Todo mundo, pelo menos uma vez por ano, deve verificar a pressão arterial, mesmo não sentindo nada. O diagnóstico é fácil, mas por ser silenciosa as pessoas não procuram o médico. A mulher tem uma vantagem porque tem o hábito de frequentar o ginecologista, que corretamente verifica a pressão. Mas o homem só costuma ir ao médico a partir dos 50 anos, quando fica preocupado com doenças como na próstata.
Além disso, as diretrizes da Sociedade Brasileira de Cardiologia (SBC) já recomendam que todas as crianças acima de 3 anos tenham a sua pressão verificada anualmente pelos pediatras.
Um dos grandes desafios é a baixa adesão ao tratamento, por que isso acontece?
A adesão ao tratamento é muito ruim por uma série de fatores. O paciente para de tomar o remédio porque ele é caro ou porque ele não está sentindo nenhum sintoma, passa a achar que não precisa. Às vezes a pessoa nega o diagnóstico, ou até mesmo houve uma comunicação ineficaz por parte dos profissionais de saúde.
No Brasil, os trabalhos apontam que somente de 43% a 67% dos pacientes têm a pressão controlada. Os dados da OMS mostram um cenário ainda pior, com 4 de cada 5 pessoas sem o tratamento adequado no mundo. É um dos problemas mais sérios que enfrentamos.
Como é o tratamento da hipertensão hoje?
O tratamento deve ser sempre individualizado, não é uma receita de bolo. Primeiro, existe a abordagem não farmacológica, as medidas de higiene do sono, o perder peso, parar de fumar, fazer atividade física. A SBC já orienta até técnicas de respiração, meditação mindfulness, tudo que pode ajudar a baixar a pressão.
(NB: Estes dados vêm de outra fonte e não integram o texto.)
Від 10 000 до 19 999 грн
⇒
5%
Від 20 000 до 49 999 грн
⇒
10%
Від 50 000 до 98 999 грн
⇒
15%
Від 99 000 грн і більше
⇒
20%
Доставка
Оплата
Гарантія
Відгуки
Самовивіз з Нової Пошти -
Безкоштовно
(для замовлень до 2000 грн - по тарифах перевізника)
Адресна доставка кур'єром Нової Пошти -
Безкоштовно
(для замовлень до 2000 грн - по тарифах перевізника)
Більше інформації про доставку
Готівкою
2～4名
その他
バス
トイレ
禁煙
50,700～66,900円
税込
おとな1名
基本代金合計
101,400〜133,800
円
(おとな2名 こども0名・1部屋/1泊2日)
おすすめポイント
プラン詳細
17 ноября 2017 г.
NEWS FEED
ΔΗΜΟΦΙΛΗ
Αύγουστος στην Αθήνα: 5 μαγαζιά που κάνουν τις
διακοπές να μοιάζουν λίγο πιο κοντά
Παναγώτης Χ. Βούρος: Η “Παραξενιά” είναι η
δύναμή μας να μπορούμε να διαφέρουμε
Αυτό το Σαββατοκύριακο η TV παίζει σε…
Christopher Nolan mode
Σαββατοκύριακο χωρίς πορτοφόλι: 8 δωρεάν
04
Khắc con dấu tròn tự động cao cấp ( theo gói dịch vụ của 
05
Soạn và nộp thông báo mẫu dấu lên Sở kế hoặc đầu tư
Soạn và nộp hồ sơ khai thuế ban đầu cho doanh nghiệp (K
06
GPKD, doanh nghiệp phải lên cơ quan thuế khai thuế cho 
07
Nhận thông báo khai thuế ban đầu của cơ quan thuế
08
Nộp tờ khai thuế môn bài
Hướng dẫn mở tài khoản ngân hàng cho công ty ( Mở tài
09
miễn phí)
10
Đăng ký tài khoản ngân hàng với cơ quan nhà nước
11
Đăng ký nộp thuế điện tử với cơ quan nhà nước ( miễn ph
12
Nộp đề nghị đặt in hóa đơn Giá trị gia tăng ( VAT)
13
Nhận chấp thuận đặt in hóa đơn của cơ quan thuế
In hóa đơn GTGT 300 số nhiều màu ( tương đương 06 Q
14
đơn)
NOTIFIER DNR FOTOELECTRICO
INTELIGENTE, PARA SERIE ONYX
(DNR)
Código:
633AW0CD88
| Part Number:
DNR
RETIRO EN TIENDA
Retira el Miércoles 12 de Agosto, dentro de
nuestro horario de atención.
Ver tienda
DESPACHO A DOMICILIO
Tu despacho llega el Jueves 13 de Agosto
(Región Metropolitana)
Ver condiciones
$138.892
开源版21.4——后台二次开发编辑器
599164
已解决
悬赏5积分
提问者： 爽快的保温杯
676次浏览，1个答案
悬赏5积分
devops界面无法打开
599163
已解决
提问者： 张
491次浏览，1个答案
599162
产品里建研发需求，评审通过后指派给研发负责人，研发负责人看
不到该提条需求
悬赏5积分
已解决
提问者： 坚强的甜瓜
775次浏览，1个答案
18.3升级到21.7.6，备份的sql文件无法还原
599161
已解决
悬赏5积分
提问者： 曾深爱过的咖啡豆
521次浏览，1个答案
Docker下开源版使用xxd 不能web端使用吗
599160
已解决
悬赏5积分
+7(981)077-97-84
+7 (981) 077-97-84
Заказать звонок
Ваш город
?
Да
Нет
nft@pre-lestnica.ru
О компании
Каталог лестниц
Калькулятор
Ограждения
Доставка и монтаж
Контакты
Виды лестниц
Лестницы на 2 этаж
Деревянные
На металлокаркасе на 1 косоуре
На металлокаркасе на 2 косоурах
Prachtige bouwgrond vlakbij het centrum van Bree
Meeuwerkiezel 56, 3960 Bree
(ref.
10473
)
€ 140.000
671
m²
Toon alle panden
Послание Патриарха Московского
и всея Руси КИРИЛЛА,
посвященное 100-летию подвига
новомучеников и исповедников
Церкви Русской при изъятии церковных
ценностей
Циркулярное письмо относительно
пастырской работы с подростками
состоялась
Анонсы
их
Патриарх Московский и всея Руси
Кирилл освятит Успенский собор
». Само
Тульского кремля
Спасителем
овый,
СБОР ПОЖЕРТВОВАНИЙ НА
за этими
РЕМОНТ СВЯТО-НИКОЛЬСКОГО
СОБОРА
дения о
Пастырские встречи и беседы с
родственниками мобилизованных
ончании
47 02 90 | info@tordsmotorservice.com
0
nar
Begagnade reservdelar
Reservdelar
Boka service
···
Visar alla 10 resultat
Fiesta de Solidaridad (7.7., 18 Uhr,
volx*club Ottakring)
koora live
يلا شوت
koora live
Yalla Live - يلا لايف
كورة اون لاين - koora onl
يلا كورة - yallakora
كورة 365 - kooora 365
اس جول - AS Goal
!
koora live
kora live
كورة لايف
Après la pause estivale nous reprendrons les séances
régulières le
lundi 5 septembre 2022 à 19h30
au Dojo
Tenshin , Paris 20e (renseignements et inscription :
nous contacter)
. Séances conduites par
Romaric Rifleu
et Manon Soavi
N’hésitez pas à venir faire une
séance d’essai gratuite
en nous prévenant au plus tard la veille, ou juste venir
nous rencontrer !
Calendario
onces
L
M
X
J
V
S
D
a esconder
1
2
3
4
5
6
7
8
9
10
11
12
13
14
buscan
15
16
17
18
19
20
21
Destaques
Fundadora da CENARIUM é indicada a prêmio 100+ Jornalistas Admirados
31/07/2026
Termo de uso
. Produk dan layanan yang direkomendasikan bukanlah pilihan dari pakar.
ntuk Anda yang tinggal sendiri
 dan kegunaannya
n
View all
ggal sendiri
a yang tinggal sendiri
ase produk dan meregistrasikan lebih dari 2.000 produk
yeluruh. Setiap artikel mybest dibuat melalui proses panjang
Depois, se não houver resultados, se pensa em utilizar os medicamentos. O grande avanço hoje são formulações que envolvem dois, três remédios em apenas uma pílula. Isso facilita a adesão. Há ainda testes genéticos para tentar identificar marcadores associados ao quadro que auxiliem no tratamento.
Existe uma perspectiva de melhora desse cenário com novas tecnologias que vêm surgindo?
A telemedicina ajudou muito porque ampliou o acesso a pessoas que às vezes não têm um especialista próximo. Além disso, hoje existem smartwatches que conseguem medir a pressão. Ainda são caros, mas a vantagem é que ele verifica durante o dia inteiro, fazendo uma espécie de mapa.
A ideia é que esses relógios forneçam a saturação do oxigênio, a frequência cardíaca, a pressão arterial, a qualidade do sono, quantos passos foram dados, e o paciente envie esse monitoramento para o médico, para uma avaliação mais completa. Isso é muito bom, é para o que devemos caminhar no futuro.
Mas o acesso ainda é restrito. É como as canetas para perder peso, por exemplo, são ótimas, mas são caras e não alcançam todos os pacientes com obesidade. Precisamos pensar também em políticas públicas amplas. A Farmácia Popular, criada em 2004, tem dispensação de remédios para hipertensão arterial e faz muita diferença.